セックスおよびそれに準(じゅん)ずる行為(こうい)(キス、オーラルセックスなど)によって感染する病気のことを、性感染症(せいかんせんしょう)と呼びます。英語では Sexually Transmitted Infection、略してSTIです。Infection「感染していること」をDisease「病気」に置き換えて、STD と呼ぶこともあります。病気の元になる菌(きん)やウイルスは性器の周辺、精液、腟分泌物(ちつぶんぴつぶつ)、血液などにいて、セックスなどによって感染します。性器による性交だけでなく、オーラルセックス、ディープキスなどによっても感染します。クラミジア、淋病(りんびょう)、性器ヘルペス、尖圭(せんけい)コンジローマ、梅毒(ばいどく)、HIV感染症など15種類ほどの性感染症が知られています。また子宮頸(しきゅうけい)がんをおこすといわれているHPV( ヒトパピローマウイルス) も基本的には性(せいこうい)行為によって感染します。

セックスをしたら誰でも性感染症の可能性はある

性感染症は、風俗(ふうぞく)業の世界や特別な人だけにおこる病気ではありません。ほとんどの性感染症には自覚症状がありません。知らない間に感染していて、相手にうつしているという怖い状況があります。特にクラミジア感染症は、男女共にほとんど症状がありません。
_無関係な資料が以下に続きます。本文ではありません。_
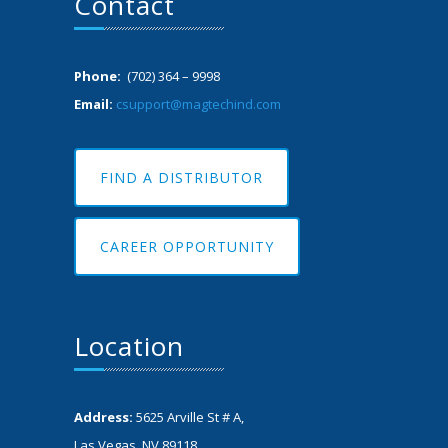
Contact
Phone:
(702) 364 – 9998
Email:
csupport@magtechind.com
FIND A DISTRIBUTOR
CAREER OPPORTUNITY
Location
Address:
5625 Arville St # A,
Las Vegas, NV 89118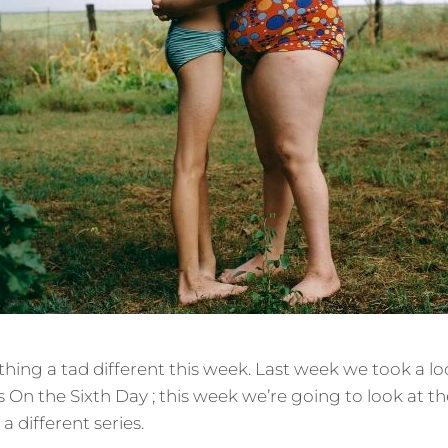
ing a tad different this week. Last week we took a lo
es On the Sixth Day ; this week we’re going to look at 
 different series.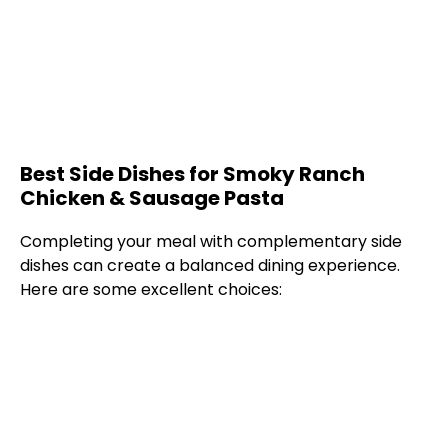
Best Side Dishes for Smoky Ranch
Chicken & Sausage Pasta
Completing your meal with complementary side
dishes can create a balanced dining experience.
Here are some excellent choices:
感染が長く持続した場合、クラミジアは組織を癒着(ゆちゃく)させながら広がります。卵管が閉塞(へいそく)して不妊症(ふにんしょう)の原因になったり、流産(りゅうざん)・早産(そうざん)の原因にもなります。ひどい場合はおなかの中全体に広がって腸管や内臓の癒着をおこし、激しい腹痛のため救急車で運ばれる例もあります。性行為経験があれば誰もが性感染症の可能性を持っているということを再認識する必要があります。また、オーラルセックスをした場合クラミジアや淋病をはじめとした性感染症が喉(のど)に感染します。HIV 感染もおこす可能性もあります。クラミジア、淋病、HIV 感染はコンドームを性行為の最初から確実につけることでほぼ予防できるのですが、オーラルセックスではつけることがあまりないため咽頭(いんとう)感染が広がっているのです。咽頭も腟(ちつ)と同様粘膜(ねんまく)ですから当然、性感染がおきます。

予防にはコンドームを!

予防として、性行為時には必ずコンドームをつけること。オーラルセックスのときも同様にコンドームは必要です。また、性行為経験がある人は一度性器や喉の性感染症検査を受けましょう。性感染症は治療可能な病気です。検査を受け、必要であれば産婦人科や泌尿器科(ひにょうきか)で治療してください。感染していないことが確認できて初めてコンドーム無しでの妊娠目的のセックスが可能になります。